See Alternative Therapies
Hospital
Discharges
In
1999, AF and Flutter
was the first listed diagnosis in 384,000 hospital discharges
from short stay hospitals. While this hospital base does
not represent
all hospitals, this discharge data is indicative of the magnitude
of the health care resources required to treat these arrhythmias.

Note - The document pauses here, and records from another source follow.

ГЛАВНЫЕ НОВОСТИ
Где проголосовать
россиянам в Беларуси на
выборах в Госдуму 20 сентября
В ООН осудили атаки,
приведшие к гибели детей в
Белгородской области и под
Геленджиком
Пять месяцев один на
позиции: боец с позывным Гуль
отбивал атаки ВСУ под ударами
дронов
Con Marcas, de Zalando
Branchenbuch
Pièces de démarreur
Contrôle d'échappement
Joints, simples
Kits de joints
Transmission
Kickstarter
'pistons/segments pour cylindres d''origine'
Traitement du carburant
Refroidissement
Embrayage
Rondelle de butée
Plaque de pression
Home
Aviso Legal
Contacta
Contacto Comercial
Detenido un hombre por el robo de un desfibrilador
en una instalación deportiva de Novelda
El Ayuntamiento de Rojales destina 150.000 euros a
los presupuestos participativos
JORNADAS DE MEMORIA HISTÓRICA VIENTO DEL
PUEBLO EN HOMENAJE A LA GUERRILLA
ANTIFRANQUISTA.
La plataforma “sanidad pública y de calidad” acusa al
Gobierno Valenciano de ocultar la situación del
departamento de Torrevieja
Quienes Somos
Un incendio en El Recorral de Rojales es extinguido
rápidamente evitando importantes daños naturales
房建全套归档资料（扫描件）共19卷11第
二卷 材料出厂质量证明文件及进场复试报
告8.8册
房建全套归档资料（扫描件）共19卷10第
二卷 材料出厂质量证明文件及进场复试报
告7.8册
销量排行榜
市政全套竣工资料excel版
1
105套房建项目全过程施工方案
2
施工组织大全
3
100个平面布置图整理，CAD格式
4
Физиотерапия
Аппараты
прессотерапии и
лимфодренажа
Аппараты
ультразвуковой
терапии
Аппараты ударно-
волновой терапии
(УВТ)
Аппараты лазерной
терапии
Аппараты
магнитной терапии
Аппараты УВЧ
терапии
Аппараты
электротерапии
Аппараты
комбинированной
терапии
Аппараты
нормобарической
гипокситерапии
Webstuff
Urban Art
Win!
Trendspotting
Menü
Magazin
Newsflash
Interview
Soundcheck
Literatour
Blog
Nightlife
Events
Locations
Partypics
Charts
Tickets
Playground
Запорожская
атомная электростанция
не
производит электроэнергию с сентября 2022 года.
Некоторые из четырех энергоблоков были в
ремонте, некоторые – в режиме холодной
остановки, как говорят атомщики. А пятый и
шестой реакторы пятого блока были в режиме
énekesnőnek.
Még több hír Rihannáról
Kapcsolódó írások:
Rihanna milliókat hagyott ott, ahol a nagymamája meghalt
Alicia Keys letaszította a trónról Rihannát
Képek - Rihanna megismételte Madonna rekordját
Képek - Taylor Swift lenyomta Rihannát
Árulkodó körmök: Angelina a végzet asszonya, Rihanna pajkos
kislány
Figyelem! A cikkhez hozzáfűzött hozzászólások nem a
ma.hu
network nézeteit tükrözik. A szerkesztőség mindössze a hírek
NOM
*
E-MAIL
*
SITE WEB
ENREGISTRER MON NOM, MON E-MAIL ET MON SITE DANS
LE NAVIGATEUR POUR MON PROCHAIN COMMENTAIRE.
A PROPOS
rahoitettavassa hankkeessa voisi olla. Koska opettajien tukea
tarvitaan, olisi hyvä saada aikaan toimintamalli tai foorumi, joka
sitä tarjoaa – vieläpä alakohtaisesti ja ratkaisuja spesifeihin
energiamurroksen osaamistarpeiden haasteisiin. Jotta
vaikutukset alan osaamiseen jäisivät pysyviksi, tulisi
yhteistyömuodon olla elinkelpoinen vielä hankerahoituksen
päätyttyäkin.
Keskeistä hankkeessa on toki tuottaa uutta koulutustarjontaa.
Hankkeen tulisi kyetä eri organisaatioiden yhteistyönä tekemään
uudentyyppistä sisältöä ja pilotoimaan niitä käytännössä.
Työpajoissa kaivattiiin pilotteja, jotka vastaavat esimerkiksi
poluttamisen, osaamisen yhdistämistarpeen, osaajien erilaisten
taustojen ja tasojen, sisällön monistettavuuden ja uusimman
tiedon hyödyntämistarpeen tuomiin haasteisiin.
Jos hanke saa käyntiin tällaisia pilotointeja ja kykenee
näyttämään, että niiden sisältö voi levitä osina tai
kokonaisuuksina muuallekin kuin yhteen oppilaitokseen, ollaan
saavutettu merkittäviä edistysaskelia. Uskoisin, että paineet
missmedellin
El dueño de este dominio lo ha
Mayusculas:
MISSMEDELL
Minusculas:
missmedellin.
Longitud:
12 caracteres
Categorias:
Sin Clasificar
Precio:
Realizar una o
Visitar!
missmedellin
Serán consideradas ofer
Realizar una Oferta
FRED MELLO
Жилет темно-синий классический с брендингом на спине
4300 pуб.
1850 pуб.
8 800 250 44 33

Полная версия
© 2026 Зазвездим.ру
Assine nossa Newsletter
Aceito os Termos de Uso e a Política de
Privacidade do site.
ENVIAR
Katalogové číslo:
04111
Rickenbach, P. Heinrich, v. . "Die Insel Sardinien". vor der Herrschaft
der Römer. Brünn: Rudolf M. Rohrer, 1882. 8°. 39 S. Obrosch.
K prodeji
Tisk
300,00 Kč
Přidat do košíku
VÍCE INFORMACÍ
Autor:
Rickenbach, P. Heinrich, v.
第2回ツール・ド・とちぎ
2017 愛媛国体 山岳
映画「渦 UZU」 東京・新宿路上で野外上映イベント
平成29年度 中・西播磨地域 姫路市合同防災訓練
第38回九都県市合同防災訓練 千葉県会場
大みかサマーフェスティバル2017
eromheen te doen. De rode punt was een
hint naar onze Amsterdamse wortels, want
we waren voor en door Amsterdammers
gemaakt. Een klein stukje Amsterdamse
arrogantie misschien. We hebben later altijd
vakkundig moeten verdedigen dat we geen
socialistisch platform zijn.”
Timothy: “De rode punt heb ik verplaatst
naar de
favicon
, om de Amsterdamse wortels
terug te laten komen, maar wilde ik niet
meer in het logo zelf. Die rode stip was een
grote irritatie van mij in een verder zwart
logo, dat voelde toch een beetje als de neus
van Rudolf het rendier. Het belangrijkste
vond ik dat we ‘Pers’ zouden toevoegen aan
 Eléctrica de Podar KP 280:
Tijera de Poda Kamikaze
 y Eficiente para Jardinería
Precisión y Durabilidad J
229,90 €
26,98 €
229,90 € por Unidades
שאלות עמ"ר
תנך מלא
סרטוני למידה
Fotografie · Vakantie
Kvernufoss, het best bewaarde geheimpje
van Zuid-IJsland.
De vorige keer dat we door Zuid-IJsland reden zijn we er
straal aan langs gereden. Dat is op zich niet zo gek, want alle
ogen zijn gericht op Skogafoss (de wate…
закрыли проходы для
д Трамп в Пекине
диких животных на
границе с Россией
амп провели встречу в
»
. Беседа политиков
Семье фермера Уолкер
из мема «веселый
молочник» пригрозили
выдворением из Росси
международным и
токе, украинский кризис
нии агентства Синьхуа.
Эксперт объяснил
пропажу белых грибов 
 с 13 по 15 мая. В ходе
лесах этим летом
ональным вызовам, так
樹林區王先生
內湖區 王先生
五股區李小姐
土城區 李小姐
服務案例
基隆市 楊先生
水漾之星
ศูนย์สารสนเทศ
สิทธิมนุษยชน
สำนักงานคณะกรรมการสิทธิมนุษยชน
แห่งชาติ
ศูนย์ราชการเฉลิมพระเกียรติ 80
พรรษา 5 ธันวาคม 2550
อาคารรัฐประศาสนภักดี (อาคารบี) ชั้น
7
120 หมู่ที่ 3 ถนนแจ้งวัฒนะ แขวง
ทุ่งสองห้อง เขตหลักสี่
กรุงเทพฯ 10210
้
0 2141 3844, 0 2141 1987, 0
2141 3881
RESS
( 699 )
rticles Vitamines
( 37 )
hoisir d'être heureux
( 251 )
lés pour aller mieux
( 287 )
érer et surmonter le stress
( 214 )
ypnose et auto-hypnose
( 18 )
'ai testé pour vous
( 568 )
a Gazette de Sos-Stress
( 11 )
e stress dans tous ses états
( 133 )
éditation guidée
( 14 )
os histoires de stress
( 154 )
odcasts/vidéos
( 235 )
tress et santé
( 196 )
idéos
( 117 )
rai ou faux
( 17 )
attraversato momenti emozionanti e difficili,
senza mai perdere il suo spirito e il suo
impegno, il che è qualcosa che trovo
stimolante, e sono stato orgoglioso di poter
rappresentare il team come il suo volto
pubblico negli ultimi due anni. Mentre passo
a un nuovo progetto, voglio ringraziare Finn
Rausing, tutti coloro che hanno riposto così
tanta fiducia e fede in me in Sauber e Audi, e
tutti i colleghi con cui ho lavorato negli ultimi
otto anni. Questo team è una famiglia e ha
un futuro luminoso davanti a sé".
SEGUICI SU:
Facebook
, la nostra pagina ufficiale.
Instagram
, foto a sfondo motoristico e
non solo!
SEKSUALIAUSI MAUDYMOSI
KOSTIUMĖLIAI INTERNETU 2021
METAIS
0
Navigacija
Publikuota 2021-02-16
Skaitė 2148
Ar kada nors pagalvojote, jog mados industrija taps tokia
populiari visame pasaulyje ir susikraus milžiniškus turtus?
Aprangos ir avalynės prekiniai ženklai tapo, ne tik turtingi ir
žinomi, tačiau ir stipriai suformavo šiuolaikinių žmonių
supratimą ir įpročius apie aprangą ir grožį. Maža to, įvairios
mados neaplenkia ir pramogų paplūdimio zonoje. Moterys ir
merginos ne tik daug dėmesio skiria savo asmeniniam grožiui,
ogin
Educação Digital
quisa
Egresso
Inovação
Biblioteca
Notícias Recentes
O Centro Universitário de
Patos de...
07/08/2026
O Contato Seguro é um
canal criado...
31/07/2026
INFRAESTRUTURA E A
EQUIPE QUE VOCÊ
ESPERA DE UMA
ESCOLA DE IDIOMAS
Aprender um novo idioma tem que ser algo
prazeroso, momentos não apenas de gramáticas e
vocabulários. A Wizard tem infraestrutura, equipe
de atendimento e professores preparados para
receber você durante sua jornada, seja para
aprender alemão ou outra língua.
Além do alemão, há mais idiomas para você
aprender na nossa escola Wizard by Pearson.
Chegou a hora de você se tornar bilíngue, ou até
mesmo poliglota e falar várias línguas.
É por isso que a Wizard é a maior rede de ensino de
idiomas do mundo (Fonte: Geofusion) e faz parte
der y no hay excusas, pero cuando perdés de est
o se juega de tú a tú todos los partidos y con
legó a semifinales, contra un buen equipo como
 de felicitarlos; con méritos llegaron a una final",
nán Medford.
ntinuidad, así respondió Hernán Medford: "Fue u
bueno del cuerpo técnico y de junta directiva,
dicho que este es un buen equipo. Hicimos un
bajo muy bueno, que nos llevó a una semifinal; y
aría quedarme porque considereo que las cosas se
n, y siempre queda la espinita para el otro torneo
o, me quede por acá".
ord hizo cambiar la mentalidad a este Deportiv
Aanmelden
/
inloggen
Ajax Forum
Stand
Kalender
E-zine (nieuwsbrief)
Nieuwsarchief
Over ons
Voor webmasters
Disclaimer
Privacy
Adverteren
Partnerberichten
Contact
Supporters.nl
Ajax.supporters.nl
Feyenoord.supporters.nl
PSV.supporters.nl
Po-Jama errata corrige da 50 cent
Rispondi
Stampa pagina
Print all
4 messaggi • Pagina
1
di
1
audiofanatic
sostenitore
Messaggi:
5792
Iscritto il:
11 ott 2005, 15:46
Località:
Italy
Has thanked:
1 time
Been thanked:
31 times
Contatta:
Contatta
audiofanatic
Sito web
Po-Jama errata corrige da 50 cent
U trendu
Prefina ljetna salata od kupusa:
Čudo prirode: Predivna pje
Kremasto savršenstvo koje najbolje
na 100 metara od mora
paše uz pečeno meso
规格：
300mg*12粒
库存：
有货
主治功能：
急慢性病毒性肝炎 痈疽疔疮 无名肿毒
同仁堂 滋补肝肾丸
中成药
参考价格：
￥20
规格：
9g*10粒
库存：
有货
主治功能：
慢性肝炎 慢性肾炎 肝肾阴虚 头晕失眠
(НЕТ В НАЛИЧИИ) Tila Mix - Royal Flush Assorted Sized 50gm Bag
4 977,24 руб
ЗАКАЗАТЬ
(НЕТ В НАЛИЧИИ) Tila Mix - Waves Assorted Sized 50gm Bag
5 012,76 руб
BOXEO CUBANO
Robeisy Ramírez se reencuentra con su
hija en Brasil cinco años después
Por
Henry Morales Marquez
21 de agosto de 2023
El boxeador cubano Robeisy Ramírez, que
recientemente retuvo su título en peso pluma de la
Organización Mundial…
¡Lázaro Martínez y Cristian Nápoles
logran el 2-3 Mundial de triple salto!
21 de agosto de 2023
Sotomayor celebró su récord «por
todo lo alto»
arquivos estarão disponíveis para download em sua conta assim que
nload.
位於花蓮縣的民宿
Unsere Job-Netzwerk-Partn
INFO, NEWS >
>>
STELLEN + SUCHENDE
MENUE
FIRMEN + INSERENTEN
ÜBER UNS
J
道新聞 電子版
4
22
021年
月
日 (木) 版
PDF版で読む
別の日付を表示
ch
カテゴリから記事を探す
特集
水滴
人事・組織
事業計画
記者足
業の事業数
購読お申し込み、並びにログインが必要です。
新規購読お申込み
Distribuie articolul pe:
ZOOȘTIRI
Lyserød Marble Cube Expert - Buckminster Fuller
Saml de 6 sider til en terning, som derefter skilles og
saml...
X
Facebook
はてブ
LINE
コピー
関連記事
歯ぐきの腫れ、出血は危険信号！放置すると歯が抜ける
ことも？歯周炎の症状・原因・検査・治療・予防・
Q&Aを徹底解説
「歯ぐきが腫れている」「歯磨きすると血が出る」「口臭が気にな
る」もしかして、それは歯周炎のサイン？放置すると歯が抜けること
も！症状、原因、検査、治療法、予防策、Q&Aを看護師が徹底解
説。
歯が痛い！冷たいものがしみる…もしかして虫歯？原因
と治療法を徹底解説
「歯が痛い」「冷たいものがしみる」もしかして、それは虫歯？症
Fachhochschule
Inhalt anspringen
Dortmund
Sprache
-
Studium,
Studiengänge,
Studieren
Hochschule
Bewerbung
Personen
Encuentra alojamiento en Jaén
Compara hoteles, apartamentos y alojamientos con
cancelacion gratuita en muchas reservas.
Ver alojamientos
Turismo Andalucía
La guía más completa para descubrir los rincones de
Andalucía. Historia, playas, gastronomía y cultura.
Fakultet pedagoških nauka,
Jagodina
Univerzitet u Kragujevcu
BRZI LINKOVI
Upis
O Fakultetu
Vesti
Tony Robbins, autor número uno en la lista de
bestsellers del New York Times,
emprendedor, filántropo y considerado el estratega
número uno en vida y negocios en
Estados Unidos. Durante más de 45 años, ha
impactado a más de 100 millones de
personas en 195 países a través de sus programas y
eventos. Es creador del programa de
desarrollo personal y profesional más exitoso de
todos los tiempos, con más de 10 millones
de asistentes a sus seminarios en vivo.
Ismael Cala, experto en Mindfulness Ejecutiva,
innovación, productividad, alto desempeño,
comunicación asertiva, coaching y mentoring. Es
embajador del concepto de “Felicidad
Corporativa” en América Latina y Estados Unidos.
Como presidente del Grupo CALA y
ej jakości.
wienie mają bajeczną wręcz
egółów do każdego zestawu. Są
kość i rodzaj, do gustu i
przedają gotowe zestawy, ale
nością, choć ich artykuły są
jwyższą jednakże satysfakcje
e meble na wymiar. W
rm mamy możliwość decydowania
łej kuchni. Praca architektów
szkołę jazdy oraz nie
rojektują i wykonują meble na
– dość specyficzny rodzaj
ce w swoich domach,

From 1985 through 1999, hospitalizations with atrial fibrillation
among men and women 35 years of age and older increased from 154,086
to 376,487 for a first-listed diagnosis and from 787,750 to 2,283,673
for any diagnosis.
Quality
of Life
AF
may be symptomatic or asymptomatic, even in the same patient. The
arrhythmia may present for the first
time in an embolic event or exacerbation of heart failure. However,
most patients with AF complain of palpitations, chest pain, dyspnea
(difficult or labored breathing), fatigue lightheadedness, or
syncope (temporary suspension of consciousness due to generalized
cerebral
ischemia).
In
AF, the loss of the atrial contribution to ventricular
filling (characterized as the “atrial kick”) can result
in as much as a 30% loss of cardiac output. In critically ill or
compromised patients this 30% loss can mean the difference between
life and death. Regaining the atrial contribution to the heart’s
pumping function by curing AF can mean a much more functional
quality of life in less severe patients.
Summary
The
above is necessarily a very brief summary of the body of evidence
that has established
AF as a very debilitating, widespread and expensive medical condition
that, when treated and cured, can return substantial benefits
to patients and to the health care system.